__DATASET__:
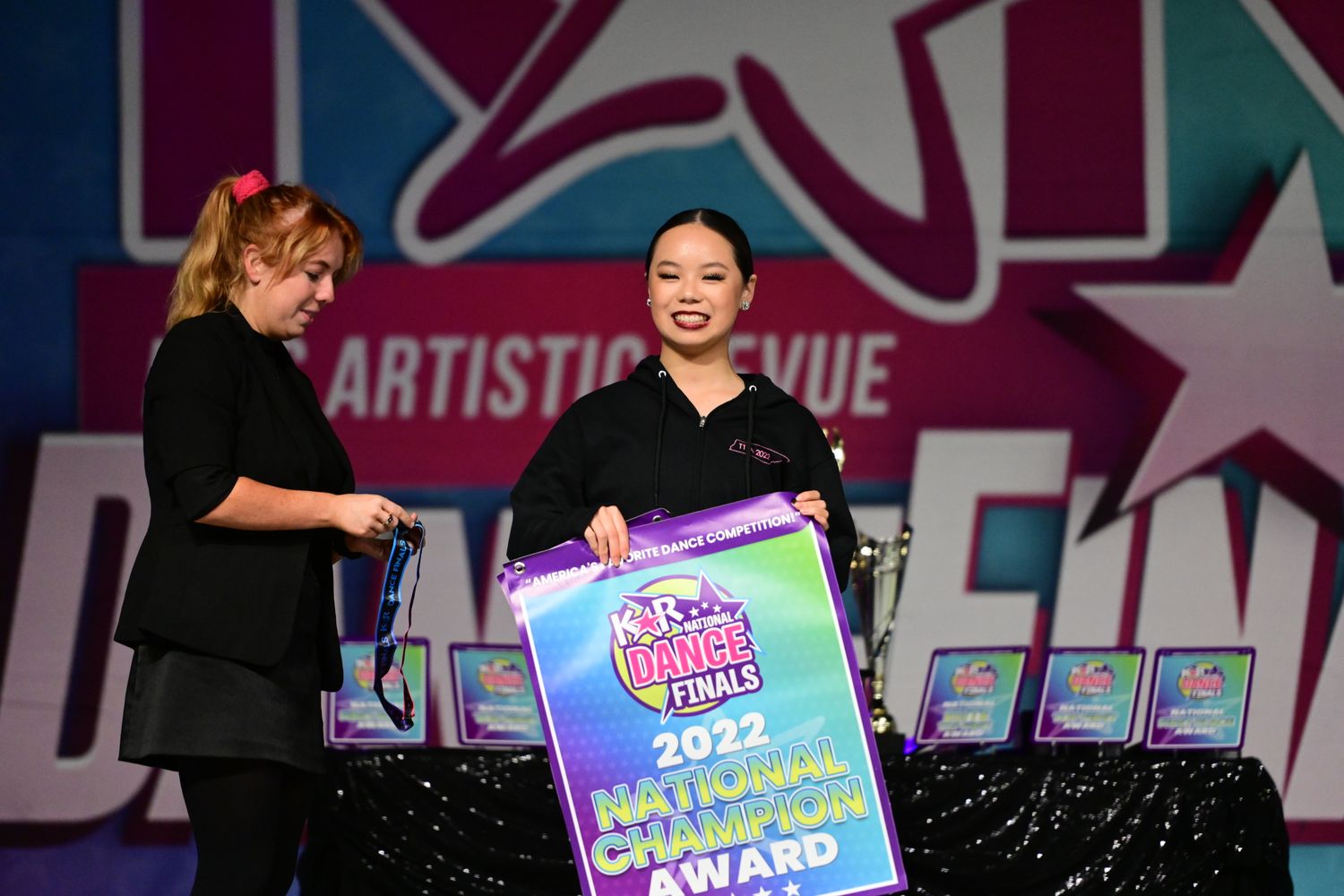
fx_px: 7466
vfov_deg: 6.9
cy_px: 448
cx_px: 672
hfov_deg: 10.3
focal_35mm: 200
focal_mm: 200
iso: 4000
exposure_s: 1/1000
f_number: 2.8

__TASK TO COMPLETE__:
Only the text of the records above, copied exactly, should be returned; the pictures stay out.

__RESULT FOR THIS EXERCISE__:
fx_px: 7466
vfov_deg: 6.9
cy_px: 448
cx_px: 672
hfov_deg: 10.3
focal_35mm: 200
focal_mm: 200
iso: 4000
exposure_s: 1/1000
f_number: 2.8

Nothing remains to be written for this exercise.